See below for a sneak peek at the chapter headlines and summaries for ROUND AMERICA WITH A DUCK. I would love to send you the complete proposal, which includes the funny and thought-provoking first chapter (you can also read or listen to it here). I can be reached via email at firstname.lastname@example.org and via phone/text at (insert number). Thank you for your kind consideration.
Trust the journey,
*title inspired by my favorite book of all, ROUND IRELAND WITH A FRIDGE, which has sold over a million copies and been adapted into a movie
P.S. Here are the current chapter heads and a brief description of each:
1. Tiny House, Big Idea (lessons learned — and losing my dignity — during a pilot test on a farm in the newest city in the USA; you can read or listen to this funny and informative chapter for free)
2. Kids Today ((goat farm/cheese dairy during birthing season, and a trend-alert re: “no contact” intergenerational clashes as well as emerging co-generational partnerships for progress)
3. The Art of Freedom (USA’s best public art program and overview of changing rules and realities nationally about who gets to occupy public space, when, where, how, and why — and who gets to decide that)
4. A New York Minute (climate-adaptation innovations and why fast change is needed, especially in post World War 2 suburbia; also a harrowing and hopeful peek at aging in America)
5. Horse Sense (horse sanctuary and rehabilitation farm, and a look at our growing mental health challenges in the USA today as well as positive solutions)

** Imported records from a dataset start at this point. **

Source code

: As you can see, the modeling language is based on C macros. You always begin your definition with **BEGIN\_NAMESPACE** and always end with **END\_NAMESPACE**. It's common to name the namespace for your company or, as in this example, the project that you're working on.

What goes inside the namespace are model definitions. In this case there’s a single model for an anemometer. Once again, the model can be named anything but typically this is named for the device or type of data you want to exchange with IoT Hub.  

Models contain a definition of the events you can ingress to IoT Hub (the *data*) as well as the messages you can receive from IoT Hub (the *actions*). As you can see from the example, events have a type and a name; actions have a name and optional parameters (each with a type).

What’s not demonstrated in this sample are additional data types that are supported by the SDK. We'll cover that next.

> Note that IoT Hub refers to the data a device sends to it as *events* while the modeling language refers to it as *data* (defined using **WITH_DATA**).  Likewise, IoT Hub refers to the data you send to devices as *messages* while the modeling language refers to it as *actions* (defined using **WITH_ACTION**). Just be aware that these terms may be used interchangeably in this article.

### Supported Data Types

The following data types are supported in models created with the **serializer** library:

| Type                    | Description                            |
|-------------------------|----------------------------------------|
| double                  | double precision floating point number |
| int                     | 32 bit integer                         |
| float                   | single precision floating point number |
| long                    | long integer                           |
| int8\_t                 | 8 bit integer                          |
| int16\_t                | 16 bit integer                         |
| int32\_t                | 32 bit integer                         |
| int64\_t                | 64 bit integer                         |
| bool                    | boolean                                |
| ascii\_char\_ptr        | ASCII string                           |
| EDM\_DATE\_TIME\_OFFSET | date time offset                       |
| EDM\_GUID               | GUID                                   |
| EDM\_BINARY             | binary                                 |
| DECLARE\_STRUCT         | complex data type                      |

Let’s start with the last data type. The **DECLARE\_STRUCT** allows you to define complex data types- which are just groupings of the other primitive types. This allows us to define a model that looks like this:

6. The Mother Road (historic Route 66, a deadly tornado’s anniversary, a living ghost town, and the road ahead when facing and healing from past and contemporary triple-bottom-line sustainability impacts)
7. Time Makes You Bolder (the multiple “mountains” advocates climb to create monumental change, the changing face of traditional homesteading, plus the potential of “miracle crops” such as hemp)
8. Salt of the Earth (the Great Salt Lake climate crisis and its potential impact as a harbinger of horrors — and hope — elsewhere, plus a call to “re-train” ourselves while traveling via one of America’s best train routes)
9. Altars Where We Worship (Hare Krishna temple and llama rental facility; insight into a wide range of what’s currently revered in our society and how we can use our natural herd-mentality as humans for good)
10. What Happens In Vegas (surprising sustainability leadership stories from this city of decadence, plus a mind-blowing off-the-grid desert oasis and a reminder that there are many ways to live a life both individually and collectively as a species)
11. La-La Land (from Los Angeles to a lavender farm, and a shocking revelation about an aspirational obituary and how to reframe the stories we tell ourselves about our dire — and dear– reality)
12. Sunset and Mourning (the changing borders of day and night as well as wrong and right while crossing the American Southwest, with illuminating public comment in New Orleans the exact week of the Hurricane Katrina anniversary)
13. Hope Is The Thing with Feathers** (summary of hopeful finds from the journey; a return visit to the Tiny House to see how it, I, the country, and world have changed one year later; resources others may find helpful — maybe even life-changing or possibly world-changing — moving forward)
**refers to my travel companions, Disco Duck and his little currently-unnamed side duck, but also the Emily Dickinson line: Hope is the thing with feathers that perches in the soul. I included that line at the very beginning of my book Food for My Daughters, and I seem to keep going back to it for a way forward in this country-at-a-crossroads and world-in-crisis.